Just Don’t Shout it from the Rooftops at the King’s Head Theatre

Just Don't Shout it from the RooftopsOf all the things members of the LGBT+ community go through in their lives, probably the hardest is the first time they decide to ‘come out’. Everyone has their own story to tell, and they are all unique in some respect. My own involved the answer to a Trivial Pursuit question, a famous male singer, and a very perceptive elderly lady.
Actor, magician, theatre and opera director Freddie Brook has spent the past few years collecting some of these stories and turning them into a one-man verbatim show called Just Don’t Shout it from the Rooftops which he has recently been performing at the King’s Head in Islington.
Over the course of the roughly 45-minute run, Freddie brings to life a range of individual coming out stories and demonstrates the many different approaches both the outee and the recipients of the information take to the news. There is the young lad who, in the words of his less than sympathetic parents, ‘ruined the family holiday’, the soldier who took on a regiment and the son of a publican, forced to confront his fears. Each tale is unique and each feels very real in Freddie’s more than capable hands.

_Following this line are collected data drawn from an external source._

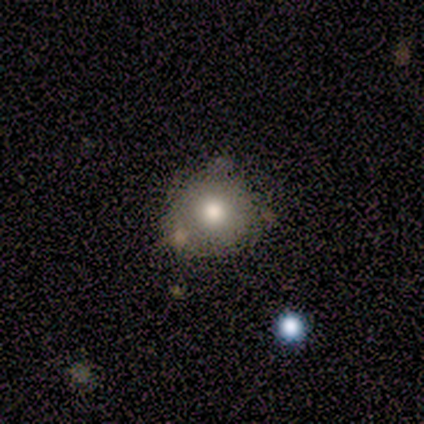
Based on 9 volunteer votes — This is likely a smooth galaxy (67%). How rounded: possibly round (50%, tied with in between). Merging: possibly none (50%).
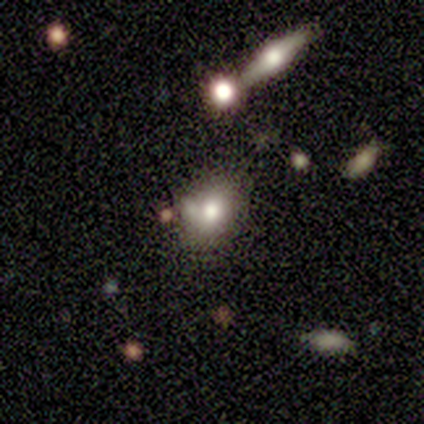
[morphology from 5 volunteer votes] Volunteers were most divided on "smooth or featured": smooth: 60%, featured or disk: 40%, star or artifact: 0%. Remaining: how rounded — in between (100%); merging — none (40%).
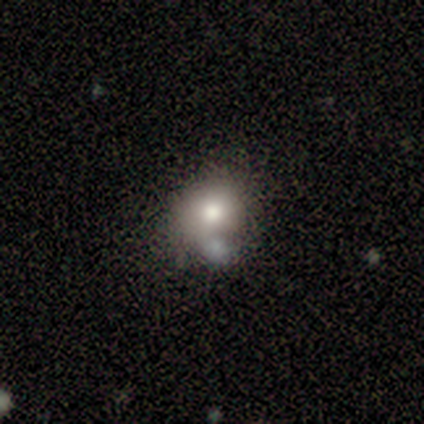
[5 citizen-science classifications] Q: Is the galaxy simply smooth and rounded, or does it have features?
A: smooth — 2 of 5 (40%, tied with star or artifact).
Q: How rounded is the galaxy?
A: round — 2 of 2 (100%).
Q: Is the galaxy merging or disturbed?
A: merger — 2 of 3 (67%).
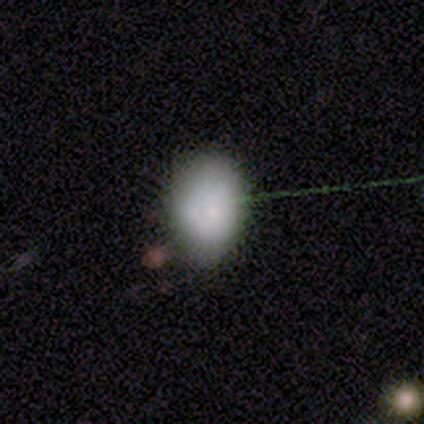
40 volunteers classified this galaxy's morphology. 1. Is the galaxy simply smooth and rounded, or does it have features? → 72% smooth, 18% featured or disk, 10% star or artifact.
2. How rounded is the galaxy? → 48% round, 45% in between, 7% cigar-shaped.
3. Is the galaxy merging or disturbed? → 50% none, 39% minor disturbance, 8% major disturbance, 3% merger.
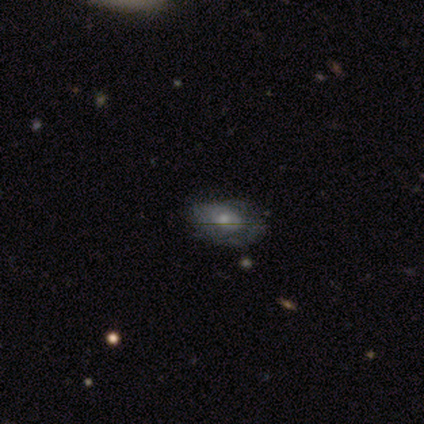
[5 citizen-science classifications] Overall: featured or disk (80%). Edge-on disk: no (75%). Bar: no (100%). Spiral arms: no (67%; yes 33%). Bulge size: small (67%; moderate 33%). Merging: none (60%; minor disturbance 40%).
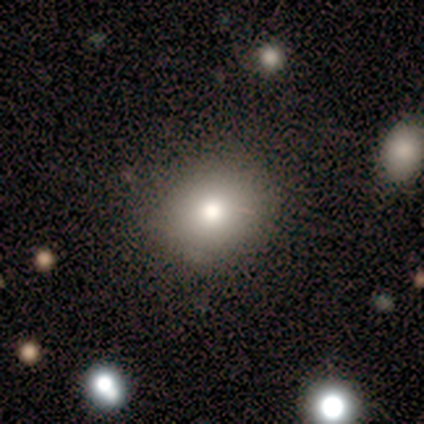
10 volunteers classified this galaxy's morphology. Smooth or featured: smooth — 60% (star or artifact — 30%)
How rounded: round — 100%
Merging: none — 86% (minor disturbance — 14%)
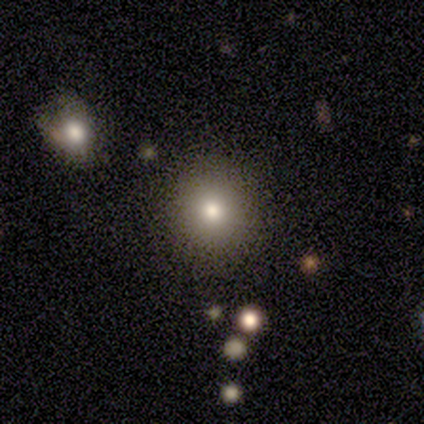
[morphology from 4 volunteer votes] Overall: smooth (75%). How rounded: round (100%). Merging: none (67%; minor disturbance 33%).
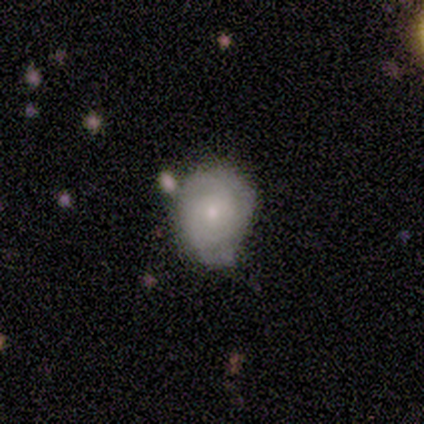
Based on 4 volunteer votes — A smooth galaxy with no disk features (75%) that is in between round and cigar-shaped (67%).

Vote fractions:
- Smooth or featured? smooth: 75% / featured or disk: 25% / star or artifact: 0%
- How rounded? in between: 67% / round: 33% / cigar-shaped: 0%
- Merging? none: 50% (tied) / minor disturbance: 50% (tied) / major disturbance: 0% / merger: 0%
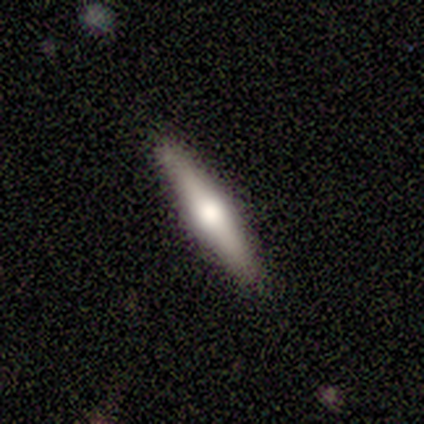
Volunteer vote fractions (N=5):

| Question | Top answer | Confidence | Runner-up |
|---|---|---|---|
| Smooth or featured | featured or disk | 80% | smooth (20%) |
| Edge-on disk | yes | 75% | no (25%) |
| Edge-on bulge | rounded | 67% | boxy (33%) |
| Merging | none | 80% | minor disturbance (20%) |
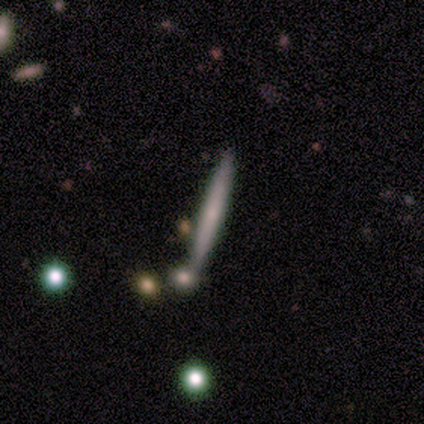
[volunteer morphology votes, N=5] A smooth galaxy with no disk features (80%) that is cigar-shaped (100%). Merging: none (80%).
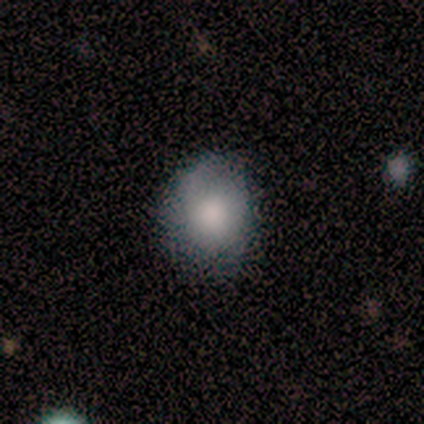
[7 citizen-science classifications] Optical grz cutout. It shows a smooth galaxy with no disk features (86%) that is round (67%). Merging: none (57%).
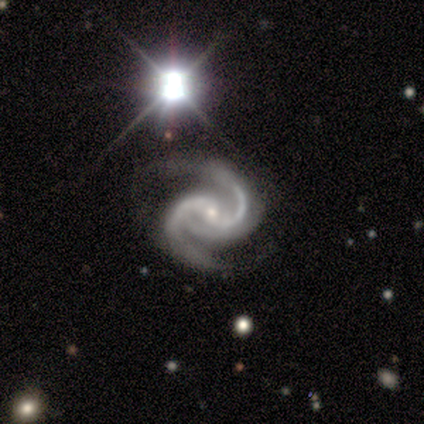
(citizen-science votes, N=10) Morphology: type=featured or disk (90%); edge-on=no (100%); bar=no (78%); spiral arms=yes (100%); winding=medium (89%); arm count=2 (78%); bulge=small (67%); merging=none (67%).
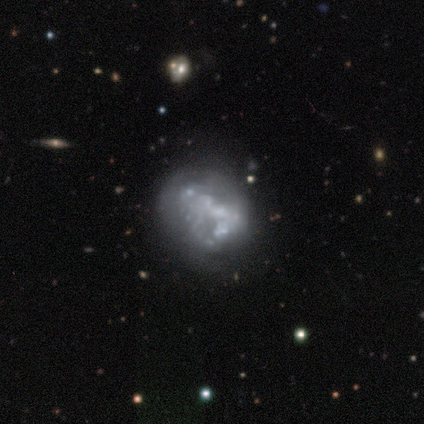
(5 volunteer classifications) Smooth or featured? featured or disk (80%)
Edge-on disk? no (100%)
Bar? no (100%)
Spiral arms? no (100%)
Bulge size? none (100%)
Merging? none (60%)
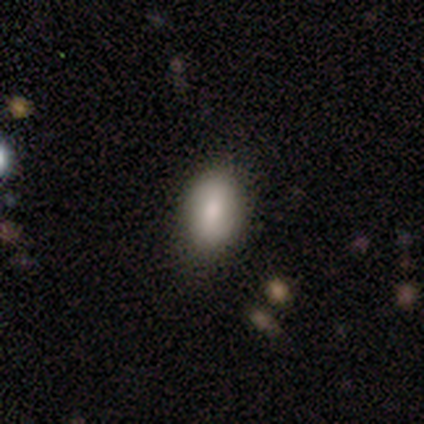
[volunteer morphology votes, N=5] type=featured or disk (60%); edge-on=no (67%); bar=no (100%); spiral arms=yes (50%, tied with no); winding=medium (100%); arm count=can't tell (100%); bulge=moderate (100%); merging=none (80%).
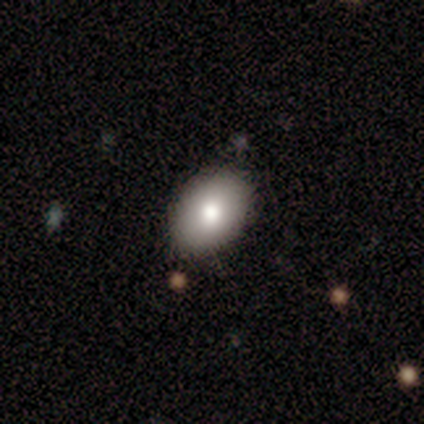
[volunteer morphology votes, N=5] smooth_or_featured: smooth (p=0.80) [alt: featured or disk p=0.20]
how_rounded: in between (p=0.75) [alt: round p=0.25]
merging: none (p=1.00)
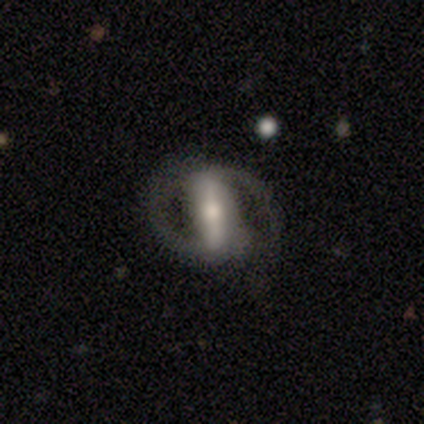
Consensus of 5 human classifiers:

At a time when homophobic and transphobic hate crime is on the rise, and when the most powerful man in the world seems hell-bent of rolling back LGBT+ rights, Just Don’t Shout it from the Rooftops is a welcome addition to the LGBT+ theatrical stable. Freddie has said that this is a work in progress and that he would like to tour it in schools and colleges. From what I saw, it was pretty much a completed work. I think the only thing I would add would be to identify the name and age of each participant as they start their story. Knowing that story 1 is coming from “Paul aged 16 at the time” would, I think add that little extra bit of connectivity for the audience watching.
All in all, a first-rate piece of theatre that raises awareness and will give hope to many a worried person not sure whether they should take that one small step and one giant leap out of the closet and into the world.